◆ **Task requirements**:
With the line containing "left front paw: (644, 516)" as the start and the line containing "left back paw: (410, 530)" as the end, transcribe that span of the entries below exactly, including both.

◆ **Available data**:
########
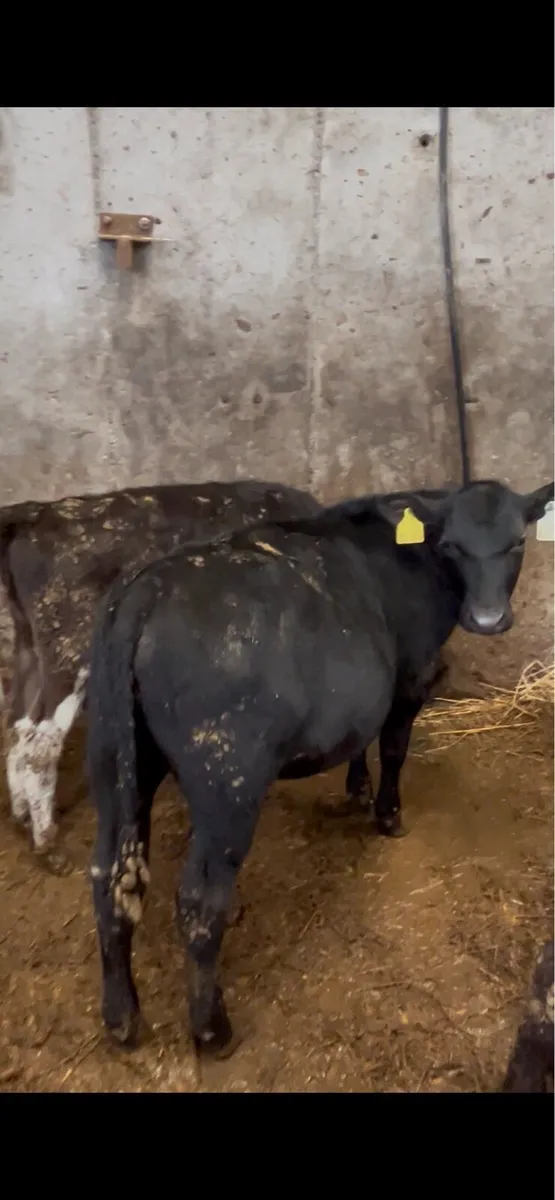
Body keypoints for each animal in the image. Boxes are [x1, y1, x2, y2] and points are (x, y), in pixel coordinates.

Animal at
########
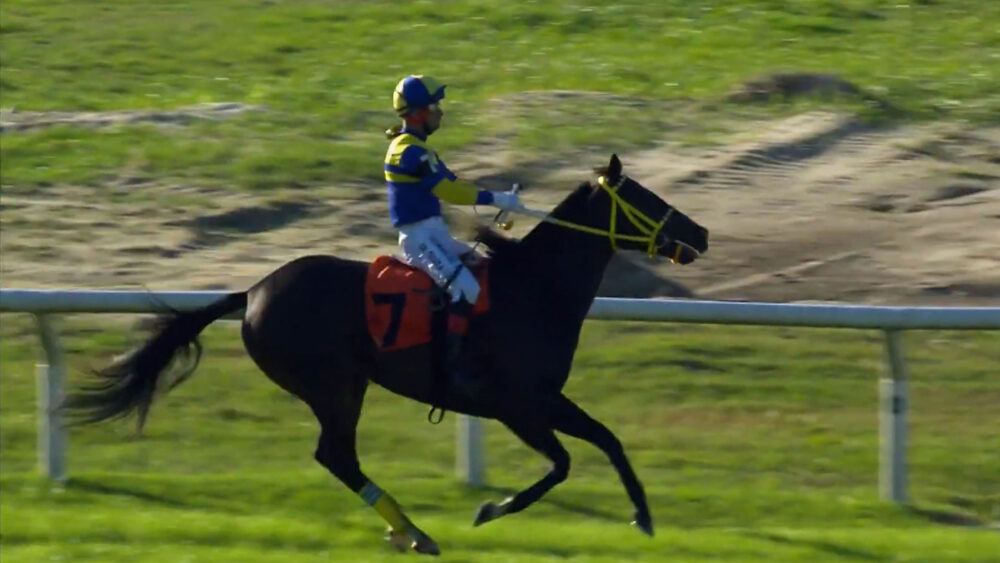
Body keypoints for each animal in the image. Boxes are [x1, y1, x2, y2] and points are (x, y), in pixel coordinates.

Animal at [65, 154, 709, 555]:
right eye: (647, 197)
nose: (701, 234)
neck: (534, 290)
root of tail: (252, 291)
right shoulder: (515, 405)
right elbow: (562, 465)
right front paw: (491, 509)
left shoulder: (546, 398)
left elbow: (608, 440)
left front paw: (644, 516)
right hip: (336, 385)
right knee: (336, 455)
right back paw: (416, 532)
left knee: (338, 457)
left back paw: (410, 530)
########
◆ **Task answer**:
left front paw: (644, 516)
right hip: (336, 385)
right knee: (336, 455)
right back paw: (416, 532)
left knee: (338, 457)
left back paw: (410, 530)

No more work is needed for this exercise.